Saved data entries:

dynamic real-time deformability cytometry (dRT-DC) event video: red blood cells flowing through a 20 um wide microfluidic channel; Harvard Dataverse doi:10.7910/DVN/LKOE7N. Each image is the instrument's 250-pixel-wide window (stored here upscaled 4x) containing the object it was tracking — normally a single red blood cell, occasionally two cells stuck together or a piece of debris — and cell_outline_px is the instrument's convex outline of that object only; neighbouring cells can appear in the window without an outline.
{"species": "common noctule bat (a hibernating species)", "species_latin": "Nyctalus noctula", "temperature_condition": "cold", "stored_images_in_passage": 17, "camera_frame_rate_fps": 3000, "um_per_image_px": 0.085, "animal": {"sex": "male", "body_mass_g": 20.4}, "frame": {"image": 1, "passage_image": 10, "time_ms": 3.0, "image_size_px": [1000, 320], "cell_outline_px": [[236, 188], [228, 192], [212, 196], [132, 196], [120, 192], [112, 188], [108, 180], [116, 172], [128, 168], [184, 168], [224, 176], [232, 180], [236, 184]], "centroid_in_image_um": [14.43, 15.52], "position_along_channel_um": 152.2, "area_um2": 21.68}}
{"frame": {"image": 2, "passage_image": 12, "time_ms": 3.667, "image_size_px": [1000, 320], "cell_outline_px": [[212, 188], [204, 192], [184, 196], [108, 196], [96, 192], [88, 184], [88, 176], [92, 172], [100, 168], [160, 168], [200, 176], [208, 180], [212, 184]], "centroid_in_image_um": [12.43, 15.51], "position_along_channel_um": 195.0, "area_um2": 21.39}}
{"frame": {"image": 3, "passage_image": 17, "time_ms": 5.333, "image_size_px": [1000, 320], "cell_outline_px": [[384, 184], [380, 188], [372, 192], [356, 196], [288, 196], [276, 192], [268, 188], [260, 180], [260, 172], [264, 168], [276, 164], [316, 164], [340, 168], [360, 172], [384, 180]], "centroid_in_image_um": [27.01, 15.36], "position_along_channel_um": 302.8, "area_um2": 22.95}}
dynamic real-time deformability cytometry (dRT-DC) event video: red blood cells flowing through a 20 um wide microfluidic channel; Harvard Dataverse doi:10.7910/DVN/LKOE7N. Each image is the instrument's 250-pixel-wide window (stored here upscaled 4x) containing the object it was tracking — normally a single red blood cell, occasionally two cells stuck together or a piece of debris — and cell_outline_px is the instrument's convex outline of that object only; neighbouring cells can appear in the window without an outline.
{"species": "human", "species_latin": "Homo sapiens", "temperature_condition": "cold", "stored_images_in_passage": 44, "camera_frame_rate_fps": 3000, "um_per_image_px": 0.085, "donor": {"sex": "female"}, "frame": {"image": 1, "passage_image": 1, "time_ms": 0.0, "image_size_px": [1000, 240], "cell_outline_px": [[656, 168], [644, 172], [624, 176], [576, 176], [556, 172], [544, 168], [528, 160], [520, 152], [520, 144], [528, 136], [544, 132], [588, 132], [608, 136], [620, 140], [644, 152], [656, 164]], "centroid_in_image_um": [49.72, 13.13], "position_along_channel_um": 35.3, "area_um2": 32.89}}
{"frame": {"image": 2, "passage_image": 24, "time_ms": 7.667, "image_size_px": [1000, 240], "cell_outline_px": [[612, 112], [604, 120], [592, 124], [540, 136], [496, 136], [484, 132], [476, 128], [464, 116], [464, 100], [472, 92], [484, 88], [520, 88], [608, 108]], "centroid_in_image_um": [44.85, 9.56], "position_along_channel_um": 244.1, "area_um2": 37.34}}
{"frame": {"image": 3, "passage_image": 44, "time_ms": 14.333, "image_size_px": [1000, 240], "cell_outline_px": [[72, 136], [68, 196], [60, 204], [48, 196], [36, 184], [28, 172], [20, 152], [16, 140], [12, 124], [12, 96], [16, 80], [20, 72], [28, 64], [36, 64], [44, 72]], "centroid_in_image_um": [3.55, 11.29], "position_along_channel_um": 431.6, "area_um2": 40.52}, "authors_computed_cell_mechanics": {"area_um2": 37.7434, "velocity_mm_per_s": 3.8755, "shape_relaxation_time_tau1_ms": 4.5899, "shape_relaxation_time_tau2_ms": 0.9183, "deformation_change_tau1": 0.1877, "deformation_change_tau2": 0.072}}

Written exercise:
Give the records above again, word for word.

Output of the exercise:
dynamic real-time deformability cytometry (dRT-DC) event video: red blood cells flowing through a 20 um wide microfluidic channel; Harvard Dataverse doi:10.7910/DVN/LKOE7N. Each image is the instrument's 250-pixel-wide window (stored here upscaled 4x) containing the object it was tracking — normally a single red blood cell, occasionally two cells stuck together or a piece of debris — and cell_outline_px is the instrument's convex outline of that object only; neighbouring cells can appear in the window without an outline.
{"species": "common noctule bat (a hibernating species)", "species_latin": "Nyctalus noctula", "temperature_condition": "cold", "stored_images_in_passage": 17, "camera_frame_rate_fps": 3000, "um_per_image_px": 0.085, "animal": {"sex": "male", "body_mass_g": 20.4}, "frame": {"image": 1, "passage_image": 10, "time_ms": 3.0, "image_size_px": [1000, 320], "cell_outline_px": [[236, 188], [228, 192], [212, 196], [132, 196], [120, 192], [112, 188], [108, 180], [116, 172], [128, 168], [184, 168], [224, 176], [232, 180], [236, 184]], "centroid_in_image_um": [14.43, 15.52], "position_along_channel_um": 152.2, "area_um2": 21.68}}
{"frame": {"image": 2, "passage_image": 12, "time_ms": 3.667, "image_size_px": [1000, 320], "cell_outline_px": [[212, 188], [204, 192], [184, 196], [108, 196], [96, 192], [88, 184], [88, 176], [92, 172], [100, 168], [160, 168], [200, 176], [208, 180], [212, 184]], "centroid_in_image_um": [12.43, 15.51], "position_along_channel_um": 195.0, "area_um2": 21.39}}
{"frame": {"image": 3, "passage_image": 17, "time_ms": 5.333, "image_size_px": [1000, 320], "cell_outline_px": [[384, 184], [380, 188], [372, 192], [356, 196], [288, 196], [276, 192], [268, 188], [260, 180], [260, 172], [264, 168], [276, 164], [316, 164], [340, 168], [360, 172], [384, 180]], "centroid_in_image_um": [27.01, 15.36], "position_along_channel_um": 302.8, "area_um2": 22.95}}
dynamic real-time deformability cytometry (dRT-DC) event video: red blood cells flowing through a 20 um wide microfluidic channel; Harvard Dataverse doi:10.7910/DVN/LKOE7N. Each image is the instrument's 250-pixel-wide window (stored here upscaled 4x) containing the object it was tracking — normally a single red blood cell, occasionally two cells stuck together or a piece of debris — and cell_outline_px is the instrument's convex outline of that object only; neighbouring cells can appear in the window without an outline.
{"species": "human", "species_latin": "Homo sapiens", "temperature_condition": "cold", "stored_images_in_passage": 44, "camera_frame_rate_fps": 3000, "um_per_image_px": 0.085, "donor": {"sex": "female"}, "frame": {"image": 1, "passage_image": 1, "time_ms": 0.0, "image_size_px": [1000, 240], "cell_outline_px": [[656, 168], [644, 172], [624, 176], [576, 176], [556, 172], [544, 168], [528, 160], [520, 152], [520, 144], [528, 136], [544, 132], [588, 132], [608, 136], [620, 140], [644, 152], [656, 164]], "centroid_in_image_um": [49.72, 13.13], "position_along_channel_um": 35.3, "area_um2": 32.89}}
{"frame": {"image": 2, "passage_image": 24, "time_ms": 7.667, "image_size_px": [1000, 240], "cell_outline_px": [[612, 112], [604, 120], [592, 124], [540, 136], [496, 136], [484, 132], [476, 128], [464, 116], [464, 100], [472, 92], [484, 88], [520, 88], [608, 108]], "centroid_in_image_um": [44.85, 9.56], "position_along_channel_um": 244.1, "area_um2": 37.34}}
{"frame": {"image": 3, "passage_image": 44, "time_ms": 14.333, "image_size_px": [1000, 240], "cell_outline_px": [[72, 136], [68, 196], [60, 204], [48, 196], [36, 184], [28, 172], [20, 152], [16, 140], [12, 124], [12, 96], [16, 80], [20, 72], [28, 64], [36, 64], [44, 72]], "centroid_in_image_um": [3.55, 11.29], "position_along_channel_um": 431.6, "area_um2": 40.52}, "authors_computed_cell_mechanics": {"area_um2": 37.7434, "velocity_mm_per_s": 3.8755, "shape_relaxation_time_tau1_ms": 4.5899, "shape_relaxation_time_tau2_ms": 0.9183, "deformation_change_tau1": 0.1877, "deformation_change_tau2": 0.072}}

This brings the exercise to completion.